Save your raked leaves, by the way. I ask my husband to bring home the bags of crape myrtle and maple leaves he acquires in his work. These small, thin leaves break down quickly. I often use them lightly for a little early garden mulch, or I spread them atop beds that will be fallow over the winter, to be tilled under by worms or our tiller in the spring.

Waxy, tougher leaves like oak and magnolia can work, but will need to be run over with the mower or otherwise shredded or broken down. I’ll also mulch the blueberries, blackberries, grapevines and fruit trees with fall leaves.

What can you plant in your fall garden? Believe it or not, if you hustle, you can still plant a mess of bush snap beans through, say, mid-September, and cross your fingers. Look for a variety that matures in 50-55 days. Likewise, carrots need to go in immediately. Beets, spinach and chard, often planted in August, could still go in during the first two weeks of September. If you enjoy dill, toss some in, as well as a few transplants of parsley for winter-long greenery and flavor. Fresh parsley in homemade chicken soup is scientifically proven to cure what ails you, right?

We all know about tougher stewing greens — collards, chard and kale — and while those are nice, even wildly nutritious, they don’t excite the imagination as much as, say, an experimental patch of sugar snap peas, or a bed of carrots that, if covered with straw before a hard frost, provide a long season of cold storage. (Just uncover and pull a fresh handful for that night’s stew or roast pork.) Some gardeners lay a board over their newly watered carrot seeds to encourage germination. Check daily and remove the board when the seeds sprout.

Spicy radishes are satisfying to sow, as they spring up almost immediately. They’re as near to instant gratification as a seed-packet garden gets.
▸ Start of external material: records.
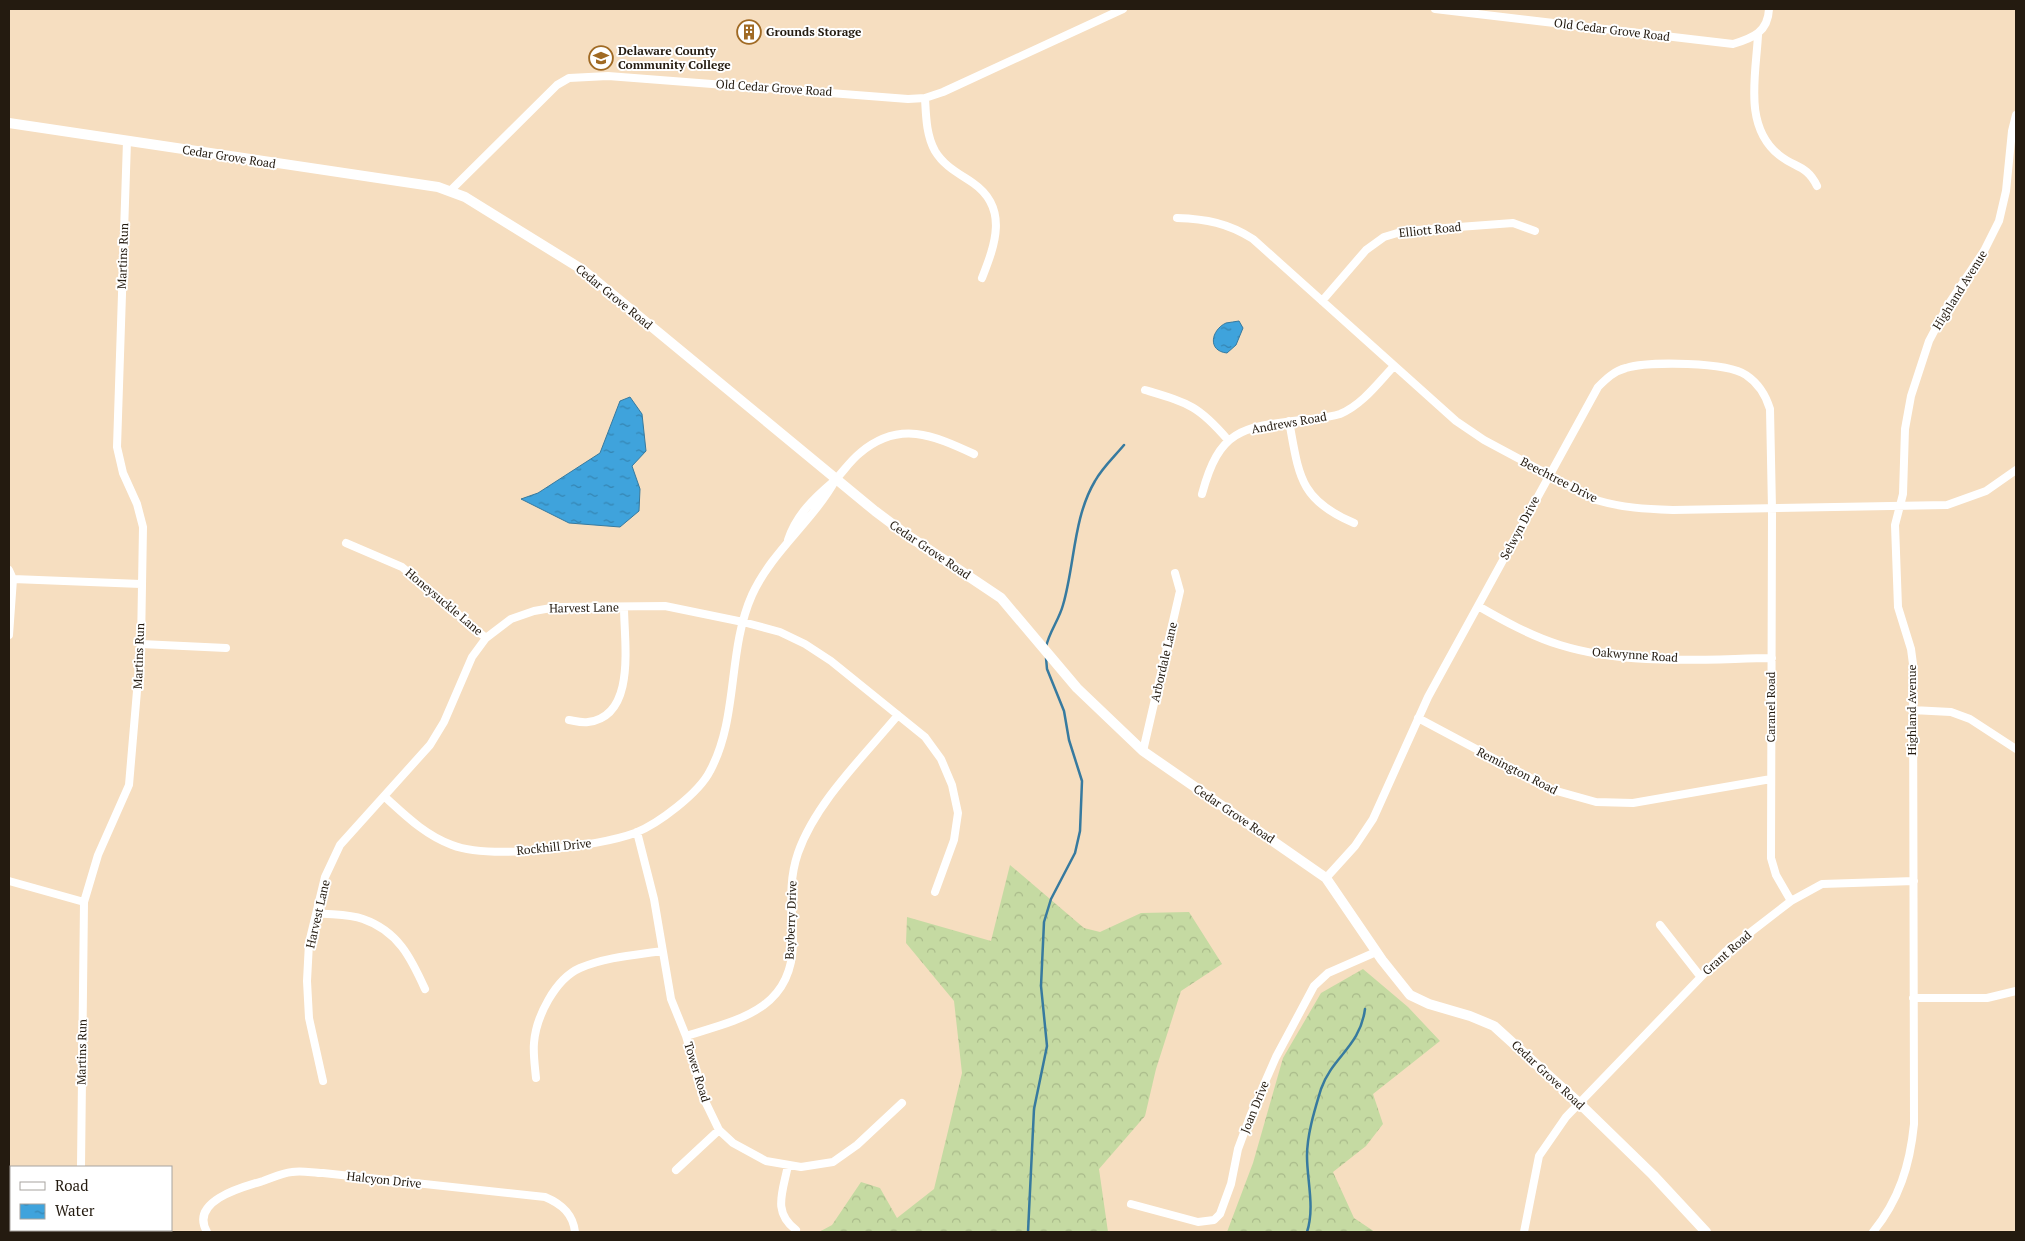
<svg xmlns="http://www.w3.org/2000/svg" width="2025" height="1241" viewBox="0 0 2025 1241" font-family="'PT Serif',serif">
<defs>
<pattern id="forest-crowns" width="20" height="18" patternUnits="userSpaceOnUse" patternTransform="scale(1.25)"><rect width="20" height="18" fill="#c5daa2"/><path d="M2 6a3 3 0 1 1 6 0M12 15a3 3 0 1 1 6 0" fill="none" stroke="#a9ba8a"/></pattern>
<pattern id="water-ripples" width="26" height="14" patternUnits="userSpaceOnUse" patternTransform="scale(1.25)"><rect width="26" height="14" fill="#3fa3dc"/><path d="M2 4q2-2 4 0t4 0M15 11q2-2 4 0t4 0" fill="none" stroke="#3584b1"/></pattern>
</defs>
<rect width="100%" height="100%" fill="#f6dec0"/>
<!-- forest -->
<path fill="url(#forest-crowns)" d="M 1010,865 L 1084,928 L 1100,932 L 1141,913 L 1189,912 L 1222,964 L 1181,991 L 1156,1069 L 1145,1116 L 1099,1169 L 1108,1232 L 819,1232 L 832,1225 L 861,1182 L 880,1188 L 897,1218 L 934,1189 L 962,1073 L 954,1001 L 906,943 L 907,917 L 991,941 Z
M 1363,969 L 1408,1007 L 1440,1041 L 1373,1094 L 1383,1124 L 1366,1146 L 1333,1172 L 1354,1218 L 1375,1232 L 1227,1232 L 1253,1163 L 1283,1058 L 1321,993 Z"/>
<!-- water -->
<path fill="url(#water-ripples)" stroke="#377a9f" d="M 1239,321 L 1243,328 L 1236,345 L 1227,353 C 1207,351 1211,330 1226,323 C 1230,322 1235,322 1239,321 Z
M 630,397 L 642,414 L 646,451 L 632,466 L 640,489 L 639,511 L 620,527 L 569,523 L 521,499 L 538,493 L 600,453 L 620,401 Z"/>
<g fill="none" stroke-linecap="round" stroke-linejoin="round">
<!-- stream -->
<path stroke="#377a9f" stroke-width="2.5" d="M 1046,647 C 1049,632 1059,620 1063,605 C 1075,564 1073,518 1095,481 C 1102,468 1114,457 1124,445
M 1028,1232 L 1034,1109 L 1047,1046 L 1041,986 L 1044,922 L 1051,899 L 1075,853 L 1080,831 L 1082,781 L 1069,740 L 1064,711 L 1047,669 L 1046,658
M 1307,1232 C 1315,1207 1307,1181 1307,1156 C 1307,1134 1315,1109 1321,1089 C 1332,1057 1360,1047 1365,1009"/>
<!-- street -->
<path stroke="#fff" stroke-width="8" d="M 1435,9 L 1733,44 C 1753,38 1768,32 1769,9
M 1758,35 C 1756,75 1743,126 1779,155 C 1795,168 1807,165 1817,186
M 925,98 C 926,115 926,135 935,151 C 944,166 958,173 973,183 C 1009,208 995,245 982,278
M 451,190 L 557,85 L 569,78 L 608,76 L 908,99 L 925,98 L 943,92 L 1123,9
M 1177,218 C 1206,219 1228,223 1253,239 L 1456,421 L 1484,440 L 1596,500 C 1623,508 1646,509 1673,510 L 1947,505 L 1986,491 L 2016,470
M 1322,301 L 1366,250 L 1384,237 L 1404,231 L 1513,223 L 1535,231
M 1145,390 C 1188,403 1198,405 1228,440
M 1289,421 C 1299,475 1299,500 1354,523
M 1202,494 C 1219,430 1241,427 1302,420 C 1314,418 1328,418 1340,414 C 1362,405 1378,383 1394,366
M 788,540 C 796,515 814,498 834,481 C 843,472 850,461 860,453 C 899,420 933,435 974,454
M 346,543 L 402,567 L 486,638
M 9,570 L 13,579 L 9,635
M 13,579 L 141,584
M 1478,606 C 1504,621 1531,636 1560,645 C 1628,666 1702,659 1772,658
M 141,644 L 226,648
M 1912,710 L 1951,712 L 1970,719 L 2016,749
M 1418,718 L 1553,790 L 1596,802 L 1633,803 L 1771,779
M 569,720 C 575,721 582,723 588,722 C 637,716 624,642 624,607
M 1143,751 L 1180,591 L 1175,573
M 385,797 C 406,816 425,835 452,845 C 490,860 597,847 635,833 C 658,824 699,793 710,771 C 739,717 727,651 752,595 C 772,551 813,521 836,479
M 637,832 L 654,899 L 671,999 L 686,1036 L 704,1099 L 719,1130 L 733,1143 L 766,1161 L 801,1167 L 833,1162 L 857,1145 L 902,1103
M 1326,878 L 1355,846 L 1373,819 L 1428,697 L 1598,387 C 1606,379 1614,371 1626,368 C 1649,361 1727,362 1746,375 C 1758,383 1766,396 1770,409 L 1772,509 L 1771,858 L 1776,875 L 1791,901
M 9,881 L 84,902
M 317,913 C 331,915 349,914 363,919 C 398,931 411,958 425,989
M 1660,925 L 1700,976
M 1913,998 L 1987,998 L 2016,991
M 686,1036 C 738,1020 792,1010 793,943 C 793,910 787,885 798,853 C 816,802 864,756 898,715
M 536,1078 C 535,1067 533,1054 534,1043 C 536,1017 555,979 580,968 C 606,957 635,955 662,951
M 323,1081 L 309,1018 L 307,981 L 309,943 L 325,877 L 340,845 L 430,745 L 444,722 L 472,657 L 486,638 L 511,619 L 534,611 L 557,607 L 665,606 L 743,622 L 780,632 L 805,644 L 831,661 L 925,737 L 941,759 L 952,785 L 958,813 L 954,840 L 935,892
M 788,1165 C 783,1192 772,1212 796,1230
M 81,1167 L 84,902 L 98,855 L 129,785 L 141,644 L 143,527 L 137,504 L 123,473 L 117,447 L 127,141
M 676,1170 L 719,1130
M 1131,1204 L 1198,1222 L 1214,1220 L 1220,1214 L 1231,1184 L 1238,1149 L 1251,1114 L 1276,1057 L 1314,986 L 1328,973 L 1376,952
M 80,1232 L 80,1230
M 207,1232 C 189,1201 242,1187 263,1181 C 272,1178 282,1173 292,1172 C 302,1170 313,1173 323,1173 L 545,1197 C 562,1204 573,1214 575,1232
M 1524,1232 L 1539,1156 L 1566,1117 L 1725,952 L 1791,901 L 1822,884 L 1914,881
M 1873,1232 C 1899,1200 1910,1165 1914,1124 L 1913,664 L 1911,649 L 1898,607 L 1895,525 L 1903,494 L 1905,429 L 1911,396 L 1929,341 L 1948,305 L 1984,251 L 1999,221 L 2006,191 L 2012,131 L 2016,115"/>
<!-- secondary -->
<path stroke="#fff" stroke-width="10" d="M 9,123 L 438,187 L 465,197 L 583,270 L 875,511 L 907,535 L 1001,598 L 1077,688 L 1143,751 L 1326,878 L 1382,960 L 1410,995 L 1429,1004 L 1470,1016 L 1494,1026 L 1579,1103 L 1653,1175 L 1706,1232"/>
</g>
<!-- icons -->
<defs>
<g id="building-ring" transform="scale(1.25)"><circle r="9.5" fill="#fff" stroke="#a06a24" stroke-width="1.5"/><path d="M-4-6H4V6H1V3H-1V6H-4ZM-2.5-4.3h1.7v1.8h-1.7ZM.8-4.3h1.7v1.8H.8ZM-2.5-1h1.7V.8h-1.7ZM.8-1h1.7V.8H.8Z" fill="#a06a24"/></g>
<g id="university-ring" transform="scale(1.25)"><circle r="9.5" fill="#fff" stroke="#a06a24" stroke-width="1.5"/><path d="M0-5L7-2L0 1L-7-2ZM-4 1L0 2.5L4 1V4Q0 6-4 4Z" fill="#a06a24"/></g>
</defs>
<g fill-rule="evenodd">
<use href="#building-ring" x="749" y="32"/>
<use href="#university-ring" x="601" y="58"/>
</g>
<g text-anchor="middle" stroke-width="4" stroke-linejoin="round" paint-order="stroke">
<!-- street labels -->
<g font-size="12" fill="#241b10" stroke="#fff">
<text transform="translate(1612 30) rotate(7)" y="4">Old Cedar Grove Road</text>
<text transform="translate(774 88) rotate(4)" y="4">Old Cedar Grove Road</text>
<text transform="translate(229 157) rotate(9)" y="4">Cedar Grove Road</text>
<text transform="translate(1430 230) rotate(-6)" y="4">Elliott Road</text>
<text transform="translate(123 256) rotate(-88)" y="4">Martins Run</text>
<text transform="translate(1960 290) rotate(-58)" y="4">Highland Avenue</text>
<text transform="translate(614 297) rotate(39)" y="4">Cedar Grove Road</text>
<text transform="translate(1289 423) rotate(-10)" y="4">Andrews Road</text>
<text transform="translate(1559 480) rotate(27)" y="4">Beechtree Drive</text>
<text transform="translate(1520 528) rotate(-62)" y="4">Selwyn Drive</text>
<text transform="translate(930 550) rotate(34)" y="4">Cedar Grove Road</text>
<text transform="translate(444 602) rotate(40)" y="4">Honeysuckle Lane</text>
<text transform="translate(584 608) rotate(-1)" y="4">Harvest Lane</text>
<text transform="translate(1635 655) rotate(4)" y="4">Oakwynne Road</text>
<text transform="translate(139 656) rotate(-88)" y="4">Martins Run</text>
<text transform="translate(1164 662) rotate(-77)" y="4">Arbordale Lane</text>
<text transform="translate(1771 707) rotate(-90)" y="4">Caranel Road</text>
<text transform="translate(1912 710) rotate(-90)" y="4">Highland Avenue</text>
<text transform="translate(1517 771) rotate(27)" y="4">Remington Road</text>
<text transform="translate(1234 814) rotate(34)" y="4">Cedar Grove Road</text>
<text transform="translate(554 847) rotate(-6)" y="4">Rockhill Drive</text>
<text transform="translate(318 914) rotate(-77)" y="4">Harvest Lane</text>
<text transform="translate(791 920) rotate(-88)" y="4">Bayberry Drive</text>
<text transform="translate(1727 953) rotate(-41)" y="4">Grant Road</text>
<text transform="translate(82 1052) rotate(-89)" y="4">Martins Run</text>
<text transform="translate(697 1072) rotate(73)" y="4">Tower Road</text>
<text transform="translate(1548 1075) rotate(43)" y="4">Cedar Grove Road</text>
<text transform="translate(1255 1107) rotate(-68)" y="4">Joan Drive</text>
<text transform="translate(384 1180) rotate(6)" y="4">Halcyon Drive</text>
</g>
<!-- poi labels -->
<g font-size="12" font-weight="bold" fill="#241b10" stroke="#fff" text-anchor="start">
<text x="766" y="36">Grounds Storage</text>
<text x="618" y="55">Delaware County<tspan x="618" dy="14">Community College</tspan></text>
</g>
</g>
<!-- border -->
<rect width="2025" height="1241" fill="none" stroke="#241b10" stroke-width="20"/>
<!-- legend -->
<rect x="10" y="1166" width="162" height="65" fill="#ffffff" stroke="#a7a49f"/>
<rect x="20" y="1182" width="25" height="8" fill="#ffffff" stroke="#a7a49f"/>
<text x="55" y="1191" font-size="15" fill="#241b10">Road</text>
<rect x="20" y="1204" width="25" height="15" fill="url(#water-ripples)" stroke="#a7a49f"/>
<text x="55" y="1216" font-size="15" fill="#241b10">Water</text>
</svg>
Plant a few each week in succession for a continuous addition to fall salads and veggie roasts — yes, you can roast them, and they sweeten up in the oven. Bulb onions can go in now, and add their savory healthfulness to most any meal.

If you want cabbages, broccoli, bok choy, parsley or cauliflower, you would do well to start with plants from a garden center or local farmer who grows them. Garlic cloves can be planted in the latter part of September for a May harvest for green garlic, a June harvest for full heads. You can seed many different types of lettuce. Black-seeded Simpson is a loose-leaf, cold-hardy old favorite. Cut-and-come-again loose-leaf lettuces are popular and colorful. Likewise, mustard greens, spicy Italian arugula, turnips, parsnips, spinach, rutabaga, kale and chard can be seeded right now.
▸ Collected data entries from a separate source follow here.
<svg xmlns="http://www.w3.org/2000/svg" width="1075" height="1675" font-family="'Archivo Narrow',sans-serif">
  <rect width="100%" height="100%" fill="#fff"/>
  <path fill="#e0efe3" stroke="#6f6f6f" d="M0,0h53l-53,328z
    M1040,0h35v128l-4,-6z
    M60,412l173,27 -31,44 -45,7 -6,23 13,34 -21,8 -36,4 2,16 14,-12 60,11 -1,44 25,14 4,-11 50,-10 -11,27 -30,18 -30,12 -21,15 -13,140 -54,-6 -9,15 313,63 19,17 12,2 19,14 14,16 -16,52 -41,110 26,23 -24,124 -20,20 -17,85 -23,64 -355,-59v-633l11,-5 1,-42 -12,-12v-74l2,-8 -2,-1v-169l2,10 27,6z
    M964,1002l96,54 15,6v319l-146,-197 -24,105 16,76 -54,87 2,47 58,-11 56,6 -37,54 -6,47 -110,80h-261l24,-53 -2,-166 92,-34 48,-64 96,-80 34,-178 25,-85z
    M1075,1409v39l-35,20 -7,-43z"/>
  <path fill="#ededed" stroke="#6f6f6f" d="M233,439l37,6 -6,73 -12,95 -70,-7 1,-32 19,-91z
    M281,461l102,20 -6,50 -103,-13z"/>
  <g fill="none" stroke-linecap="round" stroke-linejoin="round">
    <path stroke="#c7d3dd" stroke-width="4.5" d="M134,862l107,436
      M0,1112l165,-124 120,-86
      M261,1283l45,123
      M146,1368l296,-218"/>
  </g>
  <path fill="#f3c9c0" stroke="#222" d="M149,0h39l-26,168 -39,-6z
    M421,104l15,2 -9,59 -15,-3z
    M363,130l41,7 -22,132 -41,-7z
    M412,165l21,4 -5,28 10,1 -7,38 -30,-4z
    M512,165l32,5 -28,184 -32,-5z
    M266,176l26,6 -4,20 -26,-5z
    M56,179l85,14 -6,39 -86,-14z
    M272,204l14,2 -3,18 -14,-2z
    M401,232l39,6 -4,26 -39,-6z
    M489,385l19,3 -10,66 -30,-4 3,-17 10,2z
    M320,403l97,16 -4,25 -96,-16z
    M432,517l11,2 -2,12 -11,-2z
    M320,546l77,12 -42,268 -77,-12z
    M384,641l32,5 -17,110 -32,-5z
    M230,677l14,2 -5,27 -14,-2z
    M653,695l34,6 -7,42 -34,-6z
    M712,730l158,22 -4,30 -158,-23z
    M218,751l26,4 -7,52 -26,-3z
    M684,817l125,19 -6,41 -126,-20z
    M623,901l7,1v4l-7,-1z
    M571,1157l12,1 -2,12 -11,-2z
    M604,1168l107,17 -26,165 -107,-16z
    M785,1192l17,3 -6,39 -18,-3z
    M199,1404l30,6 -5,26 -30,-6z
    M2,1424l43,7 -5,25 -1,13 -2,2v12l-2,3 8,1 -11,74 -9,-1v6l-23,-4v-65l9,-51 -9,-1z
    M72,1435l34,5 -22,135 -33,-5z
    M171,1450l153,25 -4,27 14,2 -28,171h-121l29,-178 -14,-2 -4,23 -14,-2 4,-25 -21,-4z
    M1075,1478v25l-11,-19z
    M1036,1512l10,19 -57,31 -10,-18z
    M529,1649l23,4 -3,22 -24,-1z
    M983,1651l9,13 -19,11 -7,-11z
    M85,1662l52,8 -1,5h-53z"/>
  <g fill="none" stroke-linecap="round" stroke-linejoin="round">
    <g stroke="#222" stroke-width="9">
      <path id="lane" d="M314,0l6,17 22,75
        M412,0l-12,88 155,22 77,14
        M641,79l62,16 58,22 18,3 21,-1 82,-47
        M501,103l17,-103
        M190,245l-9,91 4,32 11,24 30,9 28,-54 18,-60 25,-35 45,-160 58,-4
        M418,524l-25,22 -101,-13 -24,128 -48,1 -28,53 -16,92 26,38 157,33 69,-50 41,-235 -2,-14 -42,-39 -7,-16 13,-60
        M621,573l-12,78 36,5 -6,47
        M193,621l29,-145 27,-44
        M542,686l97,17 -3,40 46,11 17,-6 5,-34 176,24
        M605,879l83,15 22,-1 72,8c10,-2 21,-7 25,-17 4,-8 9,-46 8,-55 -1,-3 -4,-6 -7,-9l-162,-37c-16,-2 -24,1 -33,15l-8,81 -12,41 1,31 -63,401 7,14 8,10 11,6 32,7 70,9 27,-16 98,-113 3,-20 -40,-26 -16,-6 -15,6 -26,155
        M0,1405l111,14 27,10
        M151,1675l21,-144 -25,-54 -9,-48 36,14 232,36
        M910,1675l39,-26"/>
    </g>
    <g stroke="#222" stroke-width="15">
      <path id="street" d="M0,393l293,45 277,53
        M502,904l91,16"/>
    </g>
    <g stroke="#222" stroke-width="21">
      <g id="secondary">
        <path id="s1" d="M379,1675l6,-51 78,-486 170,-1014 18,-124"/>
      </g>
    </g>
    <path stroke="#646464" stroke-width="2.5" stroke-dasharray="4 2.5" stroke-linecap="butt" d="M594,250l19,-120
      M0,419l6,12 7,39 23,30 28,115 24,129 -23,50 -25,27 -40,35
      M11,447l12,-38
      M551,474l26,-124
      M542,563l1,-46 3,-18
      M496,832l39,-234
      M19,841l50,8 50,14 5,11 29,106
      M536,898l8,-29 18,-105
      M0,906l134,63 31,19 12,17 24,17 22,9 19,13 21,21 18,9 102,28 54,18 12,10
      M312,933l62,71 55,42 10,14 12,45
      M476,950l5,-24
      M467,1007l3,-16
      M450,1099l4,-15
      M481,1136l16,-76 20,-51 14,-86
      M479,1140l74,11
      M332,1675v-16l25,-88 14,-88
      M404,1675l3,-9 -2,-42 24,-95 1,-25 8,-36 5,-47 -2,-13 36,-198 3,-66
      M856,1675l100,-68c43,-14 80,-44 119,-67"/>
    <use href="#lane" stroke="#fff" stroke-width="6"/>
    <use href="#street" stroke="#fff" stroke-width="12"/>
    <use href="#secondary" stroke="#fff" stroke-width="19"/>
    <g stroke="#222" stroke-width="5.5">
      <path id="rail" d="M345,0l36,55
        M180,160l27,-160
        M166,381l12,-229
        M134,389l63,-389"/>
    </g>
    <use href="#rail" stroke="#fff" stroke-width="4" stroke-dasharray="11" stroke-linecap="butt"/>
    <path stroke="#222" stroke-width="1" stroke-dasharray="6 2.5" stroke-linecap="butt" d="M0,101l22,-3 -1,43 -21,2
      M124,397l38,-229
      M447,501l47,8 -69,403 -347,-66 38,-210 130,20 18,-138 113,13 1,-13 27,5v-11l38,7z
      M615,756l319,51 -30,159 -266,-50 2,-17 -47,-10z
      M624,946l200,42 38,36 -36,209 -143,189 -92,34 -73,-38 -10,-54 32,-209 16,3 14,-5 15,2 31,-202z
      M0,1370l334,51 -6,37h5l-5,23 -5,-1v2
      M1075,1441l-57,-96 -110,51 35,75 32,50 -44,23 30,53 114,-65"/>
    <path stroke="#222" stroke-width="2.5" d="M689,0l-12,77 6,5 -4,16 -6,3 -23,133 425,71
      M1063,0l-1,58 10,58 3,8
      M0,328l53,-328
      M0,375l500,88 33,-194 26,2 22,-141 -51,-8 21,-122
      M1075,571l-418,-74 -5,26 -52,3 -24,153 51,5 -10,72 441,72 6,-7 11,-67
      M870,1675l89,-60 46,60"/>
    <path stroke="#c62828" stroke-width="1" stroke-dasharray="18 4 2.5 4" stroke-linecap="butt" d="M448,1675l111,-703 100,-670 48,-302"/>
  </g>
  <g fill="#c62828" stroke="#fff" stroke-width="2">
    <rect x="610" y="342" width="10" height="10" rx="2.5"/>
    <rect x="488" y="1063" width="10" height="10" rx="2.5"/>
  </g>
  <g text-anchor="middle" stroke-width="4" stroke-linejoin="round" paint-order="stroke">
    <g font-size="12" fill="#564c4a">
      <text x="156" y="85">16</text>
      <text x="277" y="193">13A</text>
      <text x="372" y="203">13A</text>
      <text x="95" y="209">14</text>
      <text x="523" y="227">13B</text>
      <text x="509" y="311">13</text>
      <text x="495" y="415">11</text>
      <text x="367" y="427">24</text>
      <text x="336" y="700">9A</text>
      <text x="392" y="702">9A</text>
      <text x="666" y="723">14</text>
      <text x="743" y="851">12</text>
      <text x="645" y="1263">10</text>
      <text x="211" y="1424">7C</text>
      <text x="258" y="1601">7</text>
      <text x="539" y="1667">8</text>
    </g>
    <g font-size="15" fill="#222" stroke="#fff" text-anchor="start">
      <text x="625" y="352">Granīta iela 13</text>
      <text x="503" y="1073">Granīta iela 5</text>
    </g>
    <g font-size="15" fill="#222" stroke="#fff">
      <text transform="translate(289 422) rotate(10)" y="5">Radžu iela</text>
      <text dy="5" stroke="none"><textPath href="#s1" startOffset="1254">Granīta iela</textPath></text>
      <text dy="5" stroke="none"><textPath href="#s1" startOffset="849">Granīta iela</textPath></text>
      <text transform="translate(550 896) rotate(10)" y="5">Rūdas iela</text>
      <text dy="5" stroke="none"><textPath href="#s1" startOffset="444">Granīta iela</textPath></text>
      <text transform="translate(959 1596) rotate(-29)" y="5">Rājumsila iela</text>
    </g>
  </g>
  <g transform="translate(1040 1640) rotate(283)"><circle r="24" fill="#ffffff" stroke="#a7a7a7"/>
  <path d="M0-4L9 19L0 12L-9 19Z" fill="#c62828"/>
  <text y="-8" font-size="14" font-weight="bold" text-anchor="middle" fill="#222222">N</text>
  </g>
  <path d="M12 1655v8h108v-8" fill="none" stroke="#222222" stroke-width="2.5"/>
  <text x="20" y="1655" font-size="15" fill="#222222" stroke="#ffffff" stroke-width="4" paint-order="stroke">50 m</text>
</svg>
Seeds that normally germinate in spring’s cold soils may need a little indoor help in fall’s early scorch and drought. You can wet sturdy paper towels, sprinkle your seeds on top and roll the towel up like a cigar. Fold it in half and tuck it into a paper cup, labeling the seed. Stick in your fridge for a couple of days, checking carefully after the second day to see if dormancy has broken. Keep the paper towel moist until it does.

If you don’t care to fill up your summer beds with fall produce, then by all means clean up the old plants and stakes, and till those leaves in. Or consider sowing a cover crop such as vigorous winter rye — the roots of rye burrow down deeply for good distances, automatically enriching your garden beds with organic matter. Mow them in spring and turn under for a green manure.

Finally, our favorite winter cover crop, the vibrant crimson clover, can be found at local farm stores. So striking in spring, crimson clover is often used in bouquets, vibrating its scarlet blossoms against spring green foliage. Besides adding nitrogen and green manure to the soils, the blossoms are beloved by bees and makes the best honey, in my opinion.

If you are done with 2020 gardening, no judgment. It’s been a weird, buggy year, and there is local produce about. But I’d be willing to take bets that when the January seed catalogs roll around in early 2021, we will have left the memory of heat and bugs long behind.  PS

Jan Leitschuh is a local gardener, avid eater of fresh produce and co-founder of Sandhills Farm to Table.